When it came to going to bed with a straight guy who wouldn’t perform oral sex, there was no roadmap to articulate my experience.
Robert was shy before we went to bed together. We didn’t even kiss until our third date. But at the point of first contact, it was game-on: He gave my ass a firm squeeze and started stripping my clothes to the floor. With the lights off, he reached for a condom. His orgasm followed a few minutes later. Mine didn’t.
He apologized for the unexpected climax, but I was only a little disappointed: My first time in bed with a partner is rarely something to write home about. Besides, I liked him. So instead of pouting, I smiled and pulled him closer to me. In my mind, we had more than enough time for his sexual redemption. After some cuddling and pillow talk, I kissed down his body, moving lower, lower, lower. Then I rolled over onto my back.
“What do you want to do now?” Robert asked.
“You could return the favor,” I suggested, smiling in his direction.
“Oh,” he said. In the dark, I couldn’t make out his expression. He seemed even more hesitant than before we kissed. “I don’t really do that,” he said.
“What?”
“Yeah,” he said. “I just don’t like it.”
He rolled back on top of me to do it in the missionary position. I let him. It wasn’t bad, but I was still turned on. Finally, I asked him if he was totally disinterested in going down. “I’m kind of scared,” he told me. He cited his experience with another girl who “tasted funny” and drove him away from trying it again. But as we continued to see each other, he insisted that if I gave him time to sort through his hang-ups, I would be rewarded for my patience. I agreed to wait and reasoned that he had to try it again sometime. Right?
While Robert had abandoned cunnilingus after one sour taste, I had no such hang-ups. But when it came to going to bed with a straight guy who wouldn’t perform oral sex, there was no roadmap to articulate my experience. As Robert worked through his issues, I consulted the experts. Over drinks and late-night phone calls, friends told me that healthy relationships are give-and-take, not a one-way street. But online, sex columnists advised me never to coerce or pressure anyone into a sexual act he wasn’t comfortable with.
I tried not to pressure Robert. Instead, I asked, regularly and often. But I continued to field the same tired refrain: “It could happen. Very soon. I’m thinking about it.”
When direct inquiry didn’t work, I tried physical strategies. Before sex, I’d rush to the bathroom to wash between my legs, making sure I smelled clean and soapy. I wore the kinds of panties that practically screamed to be removed with teeth rather than hands: satins, lace-covered bottoms, delicate and uncomfortable thongs. My hair was already trim, but in a vainly transparent effort to please him, I shaved every last bit of it. None of it worked.When Robert shook his head “no”—or worse yet, ignored my attempts to jump-start oral sex that went both ways—I felt ugly, rejected, and disrespected. I should have stopped going down on him, but I didn’t.

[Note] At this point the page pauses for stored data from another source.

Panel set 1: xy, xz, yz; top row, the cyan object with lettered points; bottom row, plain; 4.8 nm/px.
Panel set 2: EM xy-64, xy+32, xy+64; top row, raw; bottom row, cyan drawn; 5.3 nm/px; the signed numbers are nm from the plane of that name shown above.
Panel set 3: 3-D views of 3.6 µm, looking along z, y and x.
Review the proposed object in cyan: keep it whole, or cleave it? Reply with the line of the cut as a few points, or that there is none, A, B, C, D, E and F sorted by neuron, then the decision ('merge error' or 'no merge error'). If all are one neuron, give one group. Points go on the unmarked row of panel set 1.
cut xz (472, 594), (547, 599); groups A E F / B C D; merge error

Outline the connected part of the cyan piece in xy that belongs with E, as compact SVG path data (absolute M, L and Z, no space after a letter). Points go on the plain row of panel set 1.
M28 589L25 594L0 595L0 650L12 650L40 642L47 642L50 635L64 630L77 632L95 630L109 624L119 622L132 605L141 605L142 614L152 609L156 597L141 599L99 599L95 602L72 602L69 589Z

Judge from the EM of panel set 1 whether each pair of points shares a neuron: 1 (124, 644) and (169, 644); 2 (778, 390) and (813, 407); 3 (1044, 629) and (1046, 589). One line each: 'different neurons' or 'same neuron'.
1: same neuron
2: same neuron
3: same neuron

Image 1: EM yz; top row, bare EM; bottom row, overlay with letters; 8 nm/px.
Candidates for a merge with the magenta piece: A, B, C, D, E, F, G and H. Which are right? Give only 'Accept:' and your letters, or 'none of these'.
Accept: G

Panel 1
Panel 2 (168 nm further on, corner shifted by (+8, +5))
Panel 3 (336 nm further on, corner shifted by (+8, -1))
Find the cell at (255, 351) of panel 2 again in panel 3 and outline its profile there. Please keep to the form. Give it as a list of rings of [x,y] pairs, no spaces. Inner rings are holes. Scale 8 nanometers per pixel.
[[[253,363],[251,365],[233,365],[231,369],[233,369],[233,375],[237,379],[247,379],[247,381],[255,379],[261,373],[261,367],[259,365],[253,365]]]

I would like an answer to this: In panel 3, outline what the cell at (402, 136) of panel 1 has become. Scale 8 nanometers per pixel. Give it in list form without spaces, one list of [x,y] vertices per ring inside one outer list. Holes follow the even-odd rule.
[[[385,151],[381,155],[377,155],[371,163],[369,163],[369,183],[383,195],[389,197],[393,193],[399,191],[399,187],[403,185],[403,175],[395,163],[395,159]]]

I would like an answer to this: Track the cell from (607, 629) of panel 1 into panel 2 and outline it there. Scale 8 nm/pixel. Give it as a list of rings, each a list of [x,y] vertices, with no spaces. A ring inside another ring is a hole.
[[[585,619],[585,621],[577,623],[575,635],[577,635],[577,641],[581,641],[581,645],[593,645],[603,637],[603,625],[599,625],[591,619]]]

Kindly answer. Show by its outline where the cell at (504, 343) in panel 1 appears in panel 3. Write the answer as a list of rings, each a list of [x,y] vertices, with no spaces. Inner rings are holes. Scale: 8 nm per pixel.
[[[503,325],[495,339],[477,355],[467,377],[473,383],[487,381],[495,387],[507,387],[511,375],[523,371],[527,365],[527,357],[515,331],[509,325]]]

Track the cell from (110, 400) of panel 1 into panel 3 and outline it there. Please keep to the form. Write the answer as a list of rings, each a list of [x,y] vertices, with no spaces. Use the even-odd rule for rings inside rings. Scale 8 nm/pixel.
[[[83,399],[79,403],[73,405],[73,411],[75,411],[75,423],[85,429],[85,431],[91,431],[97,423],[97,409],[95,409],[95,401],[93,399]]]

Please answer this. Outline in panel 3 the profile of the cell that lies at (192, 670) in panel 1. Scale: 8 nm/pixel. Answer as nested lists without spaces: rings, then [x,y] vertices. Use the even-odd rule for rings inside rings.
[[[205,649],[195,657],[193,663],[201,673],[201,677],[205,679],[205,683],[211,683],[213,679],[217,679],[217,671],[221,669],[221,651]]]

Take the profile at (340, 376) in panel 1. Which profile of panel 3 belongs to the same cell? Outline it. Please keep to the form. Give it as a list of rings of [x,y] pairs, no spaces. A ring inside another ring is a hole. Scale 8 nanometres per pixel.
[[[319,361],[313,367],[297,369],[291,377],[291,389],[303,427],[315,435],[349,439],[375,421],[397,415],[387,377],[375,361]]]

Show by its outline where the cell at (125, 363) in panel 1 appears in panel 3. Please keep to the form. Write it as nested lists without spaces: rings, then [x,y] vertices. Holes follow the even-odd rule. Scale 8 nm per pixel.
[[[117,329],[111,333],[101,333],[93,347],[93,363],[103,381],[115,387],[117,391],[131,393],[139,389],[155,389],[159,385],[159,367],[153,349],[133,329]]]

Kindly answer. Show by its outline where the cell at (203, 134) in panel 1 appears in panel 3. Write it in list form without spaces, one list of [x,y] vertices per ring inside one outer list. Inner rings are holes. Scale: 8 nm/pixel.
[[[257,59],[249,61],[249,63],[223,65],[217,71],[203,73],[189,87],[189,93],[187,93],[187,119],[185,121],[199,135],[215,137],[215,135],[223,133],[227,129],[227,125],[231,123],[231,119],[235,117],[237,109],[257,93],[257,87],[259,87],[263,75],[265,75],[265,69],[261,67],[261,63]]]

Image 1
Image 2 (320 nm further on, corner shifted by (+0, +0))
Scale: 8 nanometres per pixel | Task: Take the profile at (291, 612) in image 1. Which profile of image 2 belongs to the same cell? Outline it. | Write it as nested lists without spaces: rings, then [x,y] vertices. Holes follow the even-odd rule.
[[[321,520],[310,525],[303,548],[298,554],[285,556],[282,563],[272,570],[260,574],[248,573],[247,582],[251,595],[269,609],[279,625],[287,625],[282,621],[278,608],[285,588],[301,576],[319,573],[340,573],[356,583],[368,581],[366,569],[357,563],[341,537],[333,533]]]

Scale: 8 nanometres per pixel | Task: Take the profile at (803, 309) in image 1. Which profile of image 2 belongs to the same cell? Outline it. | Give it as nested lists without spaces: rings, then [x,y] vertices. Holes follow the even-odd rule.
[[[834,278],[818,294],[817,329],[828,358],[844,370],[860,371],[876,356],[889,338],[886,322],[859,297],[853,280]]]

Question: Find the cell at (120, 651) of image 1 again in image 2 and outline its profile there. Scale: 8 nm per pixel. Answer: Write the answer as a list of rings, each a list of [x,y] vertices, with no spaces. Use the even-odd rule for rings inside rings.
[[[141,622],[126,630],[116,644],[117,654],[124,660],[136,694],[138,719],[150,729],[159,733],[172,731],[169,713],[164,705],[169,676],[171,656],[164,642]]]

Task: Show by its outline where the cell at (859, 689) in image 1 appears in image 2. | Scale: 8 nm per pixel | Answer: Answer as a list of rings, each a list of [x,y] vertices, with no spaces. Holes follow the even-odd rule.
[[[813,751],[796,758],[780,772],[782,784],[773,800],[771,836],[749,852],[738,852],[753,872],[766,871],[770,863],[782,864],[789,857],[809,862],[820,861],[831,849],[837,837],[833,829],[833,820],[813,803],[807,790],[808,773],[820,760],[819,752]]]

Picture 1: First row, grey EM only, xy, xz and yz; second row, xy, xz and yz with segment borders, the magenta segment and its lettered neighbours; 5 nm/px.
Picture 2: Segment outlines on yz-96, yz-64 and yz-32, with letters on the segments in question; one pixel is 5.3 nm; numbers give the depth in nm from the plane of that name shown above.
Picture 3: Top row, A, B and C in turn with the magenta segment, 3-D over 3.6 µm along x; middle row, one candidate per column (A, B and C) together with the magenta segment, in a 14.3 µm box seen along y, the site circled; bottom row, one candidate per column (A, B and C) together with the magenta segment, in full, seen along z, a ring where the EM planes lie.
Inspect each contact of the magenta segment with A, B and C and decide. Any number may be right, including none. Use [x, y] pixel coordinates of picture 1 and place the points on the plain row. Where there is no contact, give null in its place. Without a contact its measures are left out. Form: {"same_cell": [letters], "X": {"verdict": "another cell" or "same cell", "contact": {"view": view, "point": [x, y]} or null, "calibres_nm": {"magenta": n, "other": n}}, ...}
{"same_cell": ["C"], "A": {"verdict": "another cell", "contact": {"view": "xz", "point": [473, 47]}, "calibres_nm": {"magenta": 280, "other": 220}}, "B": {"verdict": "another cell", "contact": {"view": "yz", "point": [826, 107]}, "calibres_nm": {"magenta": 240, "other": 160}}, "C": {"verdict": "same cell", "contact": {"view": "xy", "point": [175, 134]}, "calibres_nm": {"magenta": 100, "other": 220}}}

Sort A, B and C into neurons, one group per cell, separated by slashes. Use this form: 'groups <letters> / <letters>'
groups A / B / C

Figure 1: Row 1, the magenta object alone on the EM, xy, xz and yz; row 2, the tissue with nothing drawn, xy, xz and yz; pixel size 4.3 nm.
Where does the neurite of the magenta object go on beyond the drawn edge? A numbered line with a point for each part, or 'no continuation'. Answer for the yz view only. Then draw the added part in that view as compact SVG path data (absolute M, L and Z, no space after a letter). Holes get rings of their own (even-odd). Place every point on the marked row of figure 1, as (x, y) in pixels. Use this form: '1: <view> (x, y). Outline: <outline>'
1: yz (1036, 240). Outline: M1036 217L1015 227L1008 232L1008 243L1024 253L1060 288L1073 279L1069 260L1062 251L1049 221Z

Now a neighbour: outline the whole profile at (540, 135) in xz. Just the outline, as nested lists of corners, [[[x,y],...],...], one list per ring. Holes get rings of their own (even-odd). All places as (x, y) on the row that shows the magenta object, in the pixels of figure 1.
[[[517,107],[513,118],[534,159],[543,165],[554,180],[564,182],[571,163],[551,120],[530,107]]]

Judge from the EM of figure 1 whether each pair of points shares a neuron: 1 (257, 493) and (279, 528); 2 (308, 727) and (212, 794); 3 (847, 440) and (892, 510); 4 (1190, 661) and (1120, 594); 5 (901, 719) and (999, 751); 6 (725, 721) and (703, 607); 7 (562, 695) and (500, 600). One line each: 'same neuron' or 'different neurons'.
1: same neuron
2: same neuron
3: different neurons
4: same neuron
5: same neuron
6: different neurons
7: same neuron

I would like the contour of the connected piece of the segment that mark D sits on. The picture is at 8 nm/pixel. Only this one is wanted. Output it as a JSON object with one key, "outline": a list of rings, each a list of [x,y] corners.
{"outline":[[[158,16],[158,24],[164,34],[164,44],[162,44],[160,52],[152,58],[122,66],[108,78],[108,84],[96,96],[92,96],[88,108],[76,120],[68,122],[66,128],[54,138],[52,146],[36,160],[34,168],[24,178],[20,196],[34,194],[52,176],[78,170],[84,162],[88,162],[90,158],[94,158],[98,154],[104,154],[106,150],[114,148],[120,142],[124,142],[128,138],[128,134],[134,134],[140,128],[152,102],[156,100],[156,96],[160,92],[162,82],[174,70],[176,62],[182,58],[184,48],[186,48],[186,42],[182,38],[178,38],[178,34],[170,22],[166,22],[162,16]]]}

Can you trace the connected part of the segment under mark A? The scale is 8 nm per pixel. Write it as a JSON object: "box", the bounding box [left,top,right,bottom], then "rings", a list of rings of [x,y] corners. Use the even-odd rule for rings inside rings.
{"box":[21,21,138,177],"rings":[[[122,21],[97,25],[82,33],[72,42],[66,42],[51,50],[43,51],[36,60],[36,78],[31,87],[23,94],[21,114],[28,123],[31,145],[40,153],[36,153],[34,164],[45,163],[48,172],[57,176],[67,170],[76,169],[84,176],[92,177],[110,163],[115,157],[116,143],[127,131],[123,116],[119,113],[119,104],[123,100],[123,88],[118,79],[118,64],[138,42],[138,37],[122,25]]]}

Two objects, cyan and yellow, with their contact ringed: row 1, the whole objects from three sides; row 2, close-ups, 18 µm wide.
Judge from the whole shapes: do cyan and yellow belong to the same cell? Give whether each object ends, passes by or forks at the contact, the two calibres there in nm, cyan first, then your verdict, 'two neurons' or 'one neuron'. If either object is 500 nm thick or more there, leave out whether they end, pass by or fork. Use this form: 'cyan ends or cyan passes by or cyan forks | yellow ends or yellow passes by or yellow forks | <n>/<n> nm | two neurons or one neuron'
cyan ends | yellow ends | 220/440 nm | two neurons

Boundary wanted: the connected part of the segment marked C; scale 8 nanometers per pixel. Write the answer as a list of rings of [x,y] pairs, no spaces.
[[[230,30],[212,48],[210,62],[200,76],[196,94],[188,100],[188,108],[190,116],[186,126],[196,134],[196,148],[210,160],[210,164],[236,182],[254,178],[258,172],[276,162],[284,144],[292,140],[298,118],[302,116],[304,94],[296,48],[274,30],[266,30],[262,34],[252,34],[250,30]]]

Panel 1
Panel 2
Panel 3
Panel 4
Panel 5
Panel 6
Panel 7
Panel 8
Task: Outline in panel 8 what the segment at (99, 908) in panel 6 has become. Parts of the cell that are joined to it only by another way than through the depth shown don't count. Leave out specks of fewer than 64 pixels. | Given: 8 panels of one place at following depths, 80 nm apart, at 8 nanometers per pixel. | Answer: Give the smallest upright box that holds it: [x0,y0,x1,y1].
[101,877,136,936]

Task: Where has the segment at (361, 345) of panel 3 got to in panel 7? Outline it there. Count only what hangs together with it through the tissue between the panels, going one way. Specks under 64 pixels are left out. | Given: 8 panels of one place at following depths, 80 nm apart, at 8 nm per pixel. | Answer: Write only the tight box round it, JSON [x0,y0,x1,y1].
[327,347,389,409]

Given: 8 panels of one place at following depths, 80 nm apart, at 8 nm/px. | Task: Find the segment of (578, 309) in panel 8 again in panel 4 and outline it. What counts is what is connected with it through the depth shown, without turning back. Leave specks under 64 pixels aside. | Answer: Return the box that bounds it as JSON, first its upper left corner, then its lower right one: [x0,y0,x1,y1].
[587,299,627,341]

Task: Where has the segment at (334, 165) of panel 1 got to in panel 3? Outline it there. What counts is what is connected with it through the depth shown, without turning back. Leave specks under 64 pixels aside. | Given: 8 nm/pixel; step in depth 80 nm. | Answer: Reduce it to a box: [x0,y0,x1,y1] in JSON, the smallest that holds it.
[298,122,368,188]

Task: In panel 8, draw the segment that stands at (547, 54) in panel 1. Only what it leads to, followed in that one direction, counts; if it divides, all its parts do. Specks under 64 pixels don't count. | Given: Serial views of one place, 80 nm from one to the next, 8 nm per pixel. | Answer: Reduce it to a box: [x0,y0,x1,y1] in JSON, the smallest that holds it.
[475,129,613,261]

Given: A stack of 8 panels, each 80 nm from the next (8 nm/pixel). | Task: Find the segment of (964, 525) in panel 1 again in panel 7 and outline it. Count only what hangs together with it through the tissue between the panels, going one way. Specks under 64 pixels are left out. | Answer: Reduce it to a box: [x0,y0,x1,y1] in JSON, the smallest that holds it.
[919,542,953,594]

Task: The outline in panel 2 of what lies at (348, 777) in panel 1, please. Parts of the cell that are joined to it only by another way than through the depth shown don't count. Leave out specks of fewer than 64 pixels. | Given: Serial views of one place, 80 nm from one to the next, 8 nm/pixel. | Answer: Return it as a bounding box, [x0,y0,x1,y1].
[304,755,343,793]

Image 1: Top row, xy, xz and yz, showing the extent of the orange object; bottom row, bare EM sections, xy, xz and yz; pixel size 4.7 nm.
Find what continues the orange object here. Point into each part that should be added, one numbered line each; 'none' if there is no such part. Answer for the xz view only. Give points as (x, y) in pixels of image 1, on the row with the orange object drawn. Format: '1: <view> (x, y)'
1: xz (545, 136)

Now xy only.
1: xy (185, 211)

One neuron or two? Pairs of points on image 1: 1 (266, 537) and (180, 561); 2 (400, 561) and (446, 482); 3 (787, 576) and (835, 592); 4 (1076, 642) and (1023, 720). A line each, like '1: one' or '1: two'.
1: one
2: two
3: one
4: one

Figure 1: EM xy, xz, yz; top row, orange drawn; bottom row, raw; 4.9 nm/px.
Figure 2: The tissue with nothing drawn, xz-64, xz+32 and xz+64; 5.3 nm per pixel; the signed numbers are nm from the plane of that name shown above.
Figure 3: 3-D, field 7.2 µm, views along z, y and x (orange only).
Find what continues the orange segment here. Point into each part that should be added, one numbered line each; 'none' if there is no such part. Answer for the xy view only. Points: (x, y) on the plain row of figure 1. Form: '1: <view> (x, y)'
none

Neither one of us ever felt a strong calling to a monogamous commitment, so I managed to stick with our quasi-open arrangement for well over two years. In technical terms, we had agreed to date other people, but only have sex with each other. At least, those were the terms under which Robert claimed to operate. Privately, I saw things a little differently. In another city, I’d be hoisted onto a hotel sink without so much as a second thought. Sometimes, I’d meet with other partners in the same week I’d slept with Robert. And I didn’t feel guilty. I was desperate to have my body explored with eagerness rather than trepidation. I used protection and hoped that no one would feel betrayed.
As time passed, sex between me and Robert felt increasingly like a failed negotiation. My feelings of rejection subsumed any enjoyment I experienced from intercourse. I denied it for months. He cared about me, yet sensed that I would leave if he ever said “never” to oral sex. So he strung me along with half-hearted promises for as long as we could both keep up the pretense.
We broke up and got back together several times in those two years; there was always an excuse to hang out as friends and quickly reunite as lovers. But every time the on-again thrill wore away, I was left with a relationship totally lacking in emotional or physical depth. It became obvious that this was about more than just his distaste for oral intimacy. Let’s face it: Even his fingering was clumsy at best.
After we broke up for the final time, I realized I didn’t miss Robert as much as I did clitoral stimulation. Now I know that I should never have had to choose. Sometimes, the best way to get what you want is to ask someone else.